Some people are at very high risk for sudden death. This group includes those whose heart suddenly stops pumping blood due to loss of an organized heartbeat (ventricular fibrillation) or an excessively rapid heartbeat (ventricular tachycardia). These rhythm disturbances can result in loss of consciousness and/or death. When these rhythms occur in a hospital setting such as the coronary care unit, an electrical shock can be quickly given, restoring the heart to a normal rhythm. Most episodes, however, occur outside hospitals and the victims can die unless CPR is administered quickly and defibrillation accomplished by a medic unit. Because the resources are not always available in a timely fashion, patients at high risk for these events may receive an ICD. When a life threatening rhythm is detected, the device can deliver a powerful electrical shock to the heart restoring normal rhythm. A variety of sophisticated electrical therapies can be selected by your cardiologist depending on the type of heart rhythm being treated. The batteries are designed to last approximately 5 to 7 years and deliver about 100 shocks.
Who is a candidate for an ICD?
Today's candidates for an ICD fall into three categories. The first is someone who has recurrent ventricular tachycardia that is poorly controlled by drugs.
The second group is those patients who have survived cardiac arrest. Such people are at high risk for another episode of ventricular fibrillation. The third group is patients who have never had an abnormal heart rhythm but are thought to be at high risk. Prior to implantation of an ICD, a sophisticated test called an electrophysiological study (EPS) may be performed. This procedure measures the vulnerability of the heart for a potentially fatal event. It is used to help decide whether to use an ICD or whether to use drugs for treatment.

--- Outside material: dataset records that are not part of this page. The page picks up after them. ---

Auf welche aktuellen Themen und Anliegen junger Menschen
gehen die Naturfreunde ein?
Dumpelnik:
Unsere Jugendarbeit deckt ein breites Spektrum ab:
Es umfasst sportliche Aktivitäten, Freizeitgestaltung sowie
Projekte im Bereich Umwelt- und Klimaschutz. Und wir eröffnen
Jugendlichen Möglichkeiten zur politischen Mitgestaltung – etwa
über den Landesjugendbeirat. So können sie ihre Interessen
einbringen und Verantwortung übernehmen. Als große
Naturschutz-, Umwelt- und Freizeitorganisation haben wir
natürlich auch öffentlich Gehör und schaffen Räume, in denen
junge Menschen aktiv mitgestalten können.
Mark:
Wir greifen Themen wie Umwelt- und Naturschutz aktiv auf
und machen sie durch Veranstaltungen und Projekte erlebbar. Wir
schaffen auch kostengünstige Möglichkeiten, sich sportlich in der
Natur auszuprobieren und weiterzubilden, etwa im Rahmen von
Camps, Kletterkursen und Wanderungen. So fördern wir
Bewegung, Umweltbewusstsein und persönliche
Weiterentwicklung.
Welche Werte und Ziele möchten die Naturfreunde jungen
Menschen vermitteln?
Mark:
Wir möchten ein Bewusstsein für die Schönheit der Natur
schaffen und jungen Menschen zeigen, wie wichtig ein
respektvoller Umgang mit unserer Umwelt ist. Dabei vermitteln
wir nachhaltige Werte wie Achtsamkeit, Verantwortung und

What are the benefits of an ICD?
Currently, available research shows that ICDs prolong life in people who have them. For many, the quality of life is much improved. Many do not need to take antiarrhythmic drugs, which often have uncomfortable side effects. Many patients greatly appreciate the peace of mind given them by the device. They no longer have to worry about spells of unconsciousness. Some can resume driving automobiles without worry.
What are the complications of an ICD?
The defibrillator unit can cause local discomfort. The most common long-term complication is the delivery of shocks when the patient does not need them. This is less of a problem with more recent devices. The patient is usually quite aware of each shock, even though it is very short in duration. The patient's doctor should be notified of every shock. When the batteries have depleted their energy, the pulse generator must be replaced. Replacement of the pulse generator requires only minor surgery.
What happens after ICD implantation?
Recovery time after implantation of newer ICD units is quite short. Hospital stays are rarely longer than 1 or 2 days and there is quick return to prior activity levels. People with ICDs must continue to follow their doctor's recommendations regarding medication, diet, and exercise.